The execution plane defines how AI-enabled workflows are controlled, paused, and audited.


Conceptual Overview

The execution plane is a shared control layer that governs how AI participates in enterprise workflows.

In this model:

  • Agents perform computation
  • Gantral governs execution state
  • Humans retain authority over material decisions

The execution plane is designed to be vendor-neutral and framework-agnostic.


Responsibility Boundaries

Gantral is designed to:

  • Accept execution events from agents
  • Evaluate control policies
  • Transition execution state
  • Require human input where configured
  • Record decisions and context

Agents are expected to:

  • Emit execution events
  • Consume decisions or approvals
  • Avoid embedding governance logic

This separation is intended to reduce ambiguity and conflict of interest.

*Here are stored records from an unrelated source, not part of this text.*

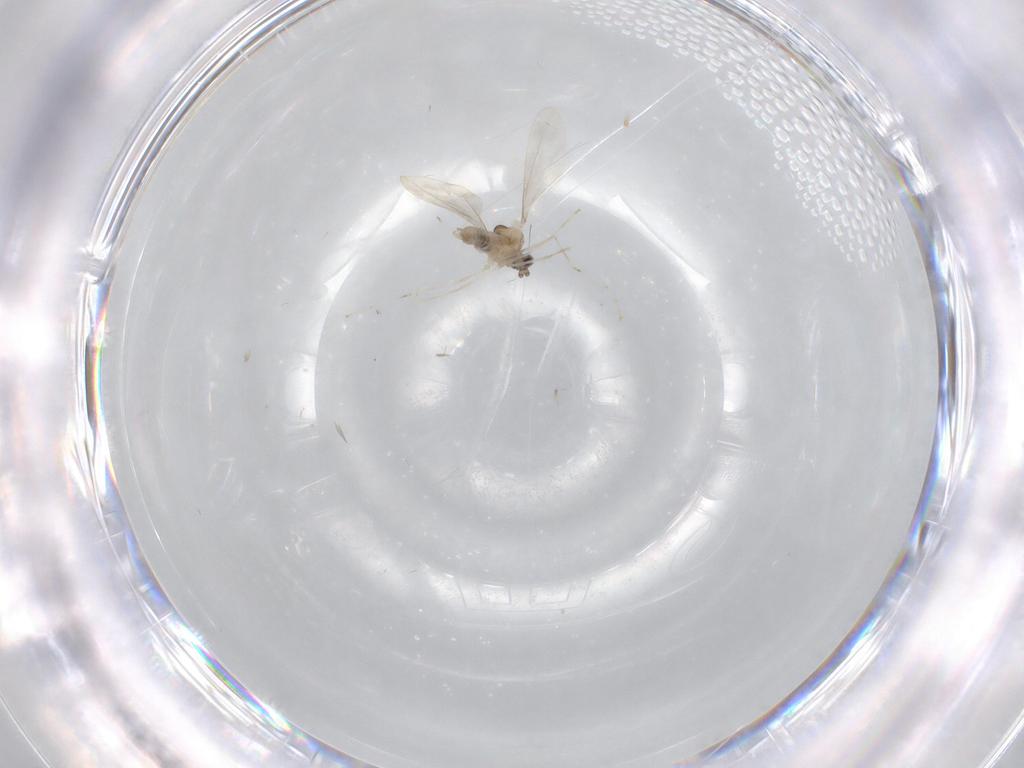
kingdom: Animalia
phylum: Arthropoda
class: Insecta
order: Diptera
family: Cecidomyiidae
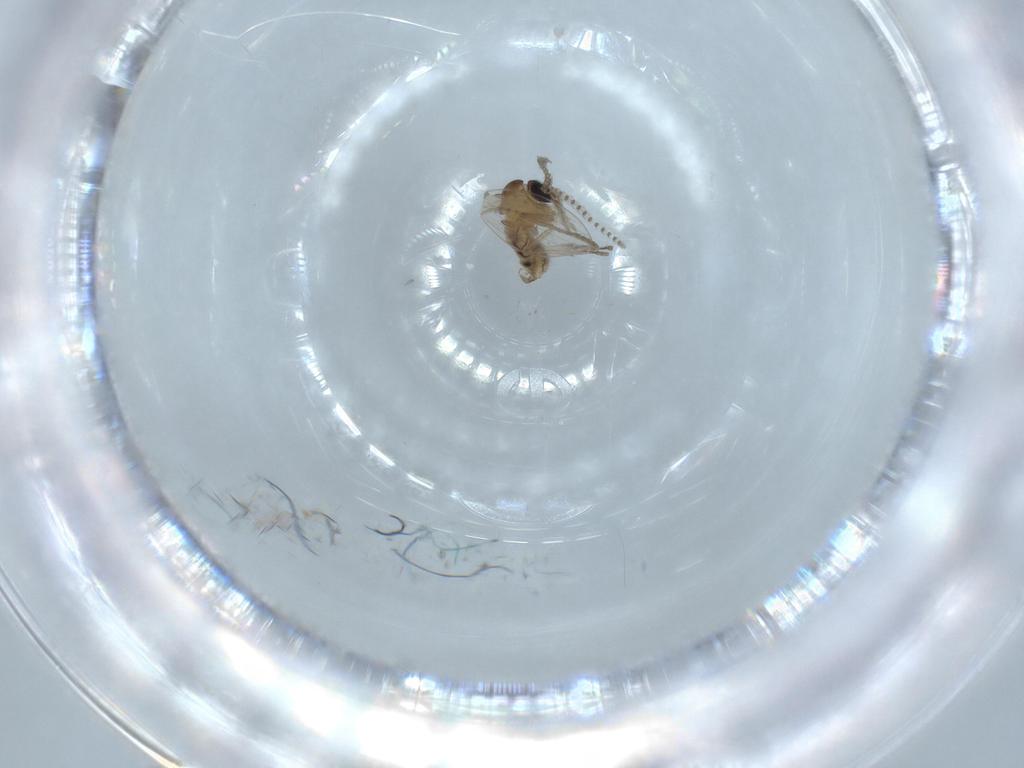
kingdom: Animalia
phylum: Arthropoda
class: Insecta
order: Diptera
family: Psychodidae
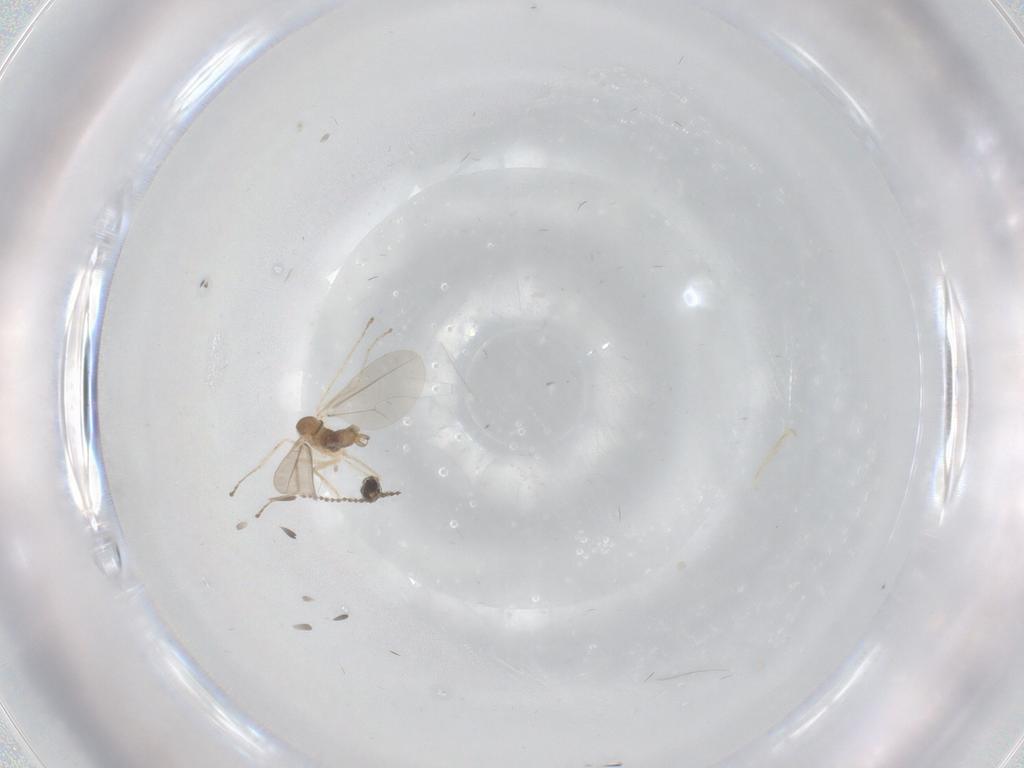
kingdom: Animalia
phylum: Arthropoda
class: Insecta
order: Diptera
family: Cecidomyiidae
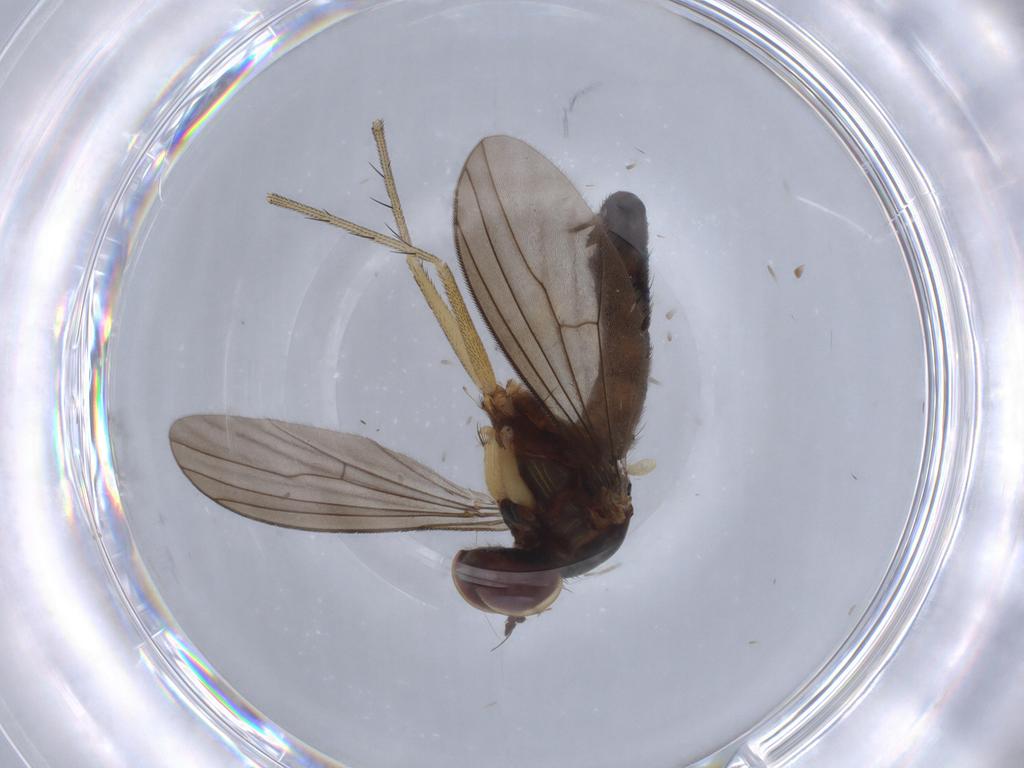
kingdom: Animalia
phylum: Arthropoda
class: Insecta
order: Diptera
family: Dolichopodidae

Why a Separate Execution Plane

In many AI workflows, the same system both performs actions and records outcomes.

Gantral is designed to separate these concerns to support:

  • Clear authority boundaries
  • Independent auditability
  • Policy changes without code modification

This separation is architectural, not organizational.


Integration Model

The execution plane integrates with:

  • Agent frameworks (via SDKs or APIs)
  • Enterprise tools (via adapters or webhooks)
  • Policy configuration systems

Adapters are intended to be thin and free of business logic.


Limitations

The execution plane does not:

  • Validate AI correctness
  • Ensure business outcomes
  • Enforce organizational policy completeness

It provides execution control mechanisms that organizations may adopt and configure.